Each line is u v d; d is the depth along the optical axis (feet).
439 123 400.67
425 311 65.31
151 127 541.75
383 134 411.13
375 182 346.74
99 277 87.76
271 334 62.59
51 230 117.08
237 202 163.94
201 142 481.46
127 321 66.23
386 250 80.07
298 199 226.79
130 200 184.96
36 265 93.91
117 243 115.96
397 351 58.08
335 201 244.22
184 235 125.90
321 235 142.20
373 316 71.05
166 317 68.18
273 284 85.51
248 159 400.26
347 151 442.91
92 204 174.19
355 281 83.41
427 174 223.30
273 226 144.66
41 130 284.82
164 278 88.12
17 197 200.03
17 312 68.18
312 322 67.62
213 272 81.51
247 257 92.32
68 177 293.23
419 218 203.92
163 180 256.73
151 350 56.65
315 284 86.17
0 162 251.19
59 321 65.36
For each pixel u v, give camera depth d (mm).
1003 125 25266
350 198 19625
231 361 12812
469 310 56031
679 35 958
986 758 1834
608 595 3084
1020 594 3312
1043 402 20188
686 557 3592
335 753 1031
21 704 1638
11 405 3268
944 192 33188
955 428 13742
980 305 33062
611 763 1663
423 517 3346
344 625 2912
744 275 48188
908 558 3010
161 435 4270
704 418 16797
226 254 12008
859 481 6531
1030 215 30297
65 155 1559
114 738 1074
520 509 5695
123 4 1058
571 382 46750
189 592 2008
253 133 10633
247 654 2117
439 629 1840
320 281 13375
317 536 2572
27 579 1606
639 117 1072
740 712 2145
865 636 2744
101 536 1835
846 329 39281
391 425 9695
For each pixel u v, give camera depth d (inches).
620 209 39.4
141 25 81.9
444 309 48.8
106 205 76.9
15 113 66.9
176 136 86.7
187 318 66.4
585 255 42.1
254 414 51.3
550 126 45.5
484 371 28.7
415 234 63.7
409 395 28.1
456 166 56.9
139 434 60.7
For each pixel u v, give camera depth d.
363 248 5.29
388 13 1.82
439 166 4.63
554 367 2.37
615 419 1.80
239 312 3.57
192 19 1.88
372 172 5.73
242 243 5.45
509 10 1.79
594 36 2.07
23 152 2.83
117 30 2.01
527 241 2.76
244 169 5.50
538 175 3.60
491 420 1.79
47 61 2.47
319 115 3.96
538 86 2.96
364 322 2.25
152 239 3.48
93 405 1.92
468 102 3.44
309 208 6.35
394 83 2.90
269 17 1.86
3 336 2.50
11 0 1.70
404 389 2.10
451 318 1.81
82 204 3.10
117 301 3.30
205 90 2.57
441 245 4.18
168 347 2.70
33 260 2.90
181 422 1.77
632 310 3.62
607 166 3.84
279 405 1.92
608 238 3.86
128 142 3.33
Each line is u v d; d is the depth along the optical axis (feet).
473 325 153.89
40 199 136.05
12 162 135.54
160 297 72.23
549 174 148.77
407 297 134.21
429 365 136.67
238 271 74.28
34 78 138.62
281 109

◆ ◆ ◆ ◆

_EXERCISE_:
Everything from the first line of the listing above through the line holding "273 284 85.51" must be retyped exactly; nothing else belongs in the reply.

_FINAL ANSWER_:
Each line is u v d; d is the depth along the optical axis (feet).
439 123 400.67
425 311 65.31
151 127 541.75
383 134 411.13
375 182 346.74
99 277 87.76
271 334 62.59
51 230 117.08
237 202 163.94
201 142 481.46
127 321 66.23
386 250 80.07
298 199 226.79
130 200 184.96
36 265 93.91
117 243 115.96
397 351 58.08
335 201 244.22
184 235 125.90
321 235 142.20
373 316 71.05
166 317 68.18
273 284 85.51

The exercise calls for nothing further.